Skip to main content

Visuelle Gestaltung in der Praxis

Während uns die psychologische Forschung ermöglicht, die Grundlagen der visuellen Wahrnehmung zu verstehen, ergänzt das traditionsreiche Berufsfeld des Visual Design diesen Forschungsansatz um die praktische Umsetzung von Gestaltungsmaßnahmen. ### In der Praxis können wir daher die aus der Forschung bekannten Effekte im Diskurs der visuellen Gestaltung wiedererkennen; sie werden meist schon geraume Zeit für die Fokussierung und Steuerung von Wahrnehmungsprozessen genutzt (beispielsweise der oben erwähnte Pop-Out-Effekt).

Wenn wir hier nach Regeln für gute visuelle Gestaltung fragen, so ist es zunächst wichtig festzuhalten, dass wir von der Gestaltung zur Optimierung der Wahrnehmungssituation (zum Beispiel Lesbarkeit, Erkennbarkeit) sprechen und nicht von der reinen Ausschmückung eines Textes.
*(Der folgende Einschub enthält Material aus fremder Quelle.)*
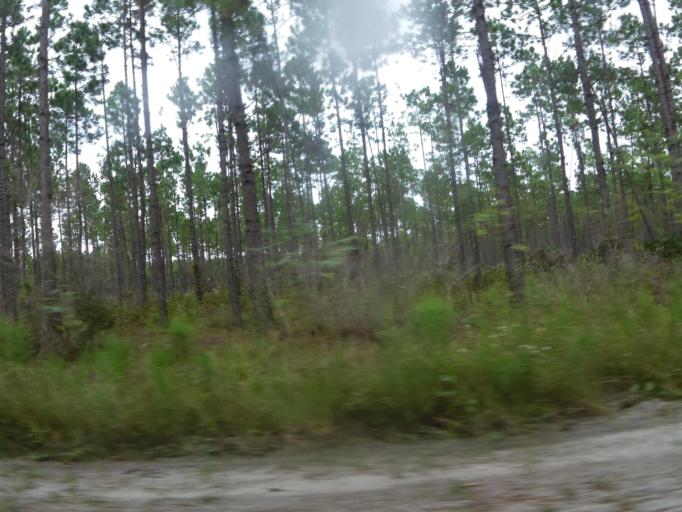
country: US
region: Florida
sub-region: Flagler County
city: Palm Coast
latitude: 29.5943
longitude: -81.3537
Betrachtet man das Dreigestirn Effektivität, Effizienz sowie Zufriedenheit, spielen natürlich gerade beim letzten Punkt die Ästhetik, Emotionen, andere individuelle Präferenzen etc. eine wesentliche Rolle, die durchaus ein erfolgreiches Lernen begründen. Siehe hierzu beispielsweise Norman (2005).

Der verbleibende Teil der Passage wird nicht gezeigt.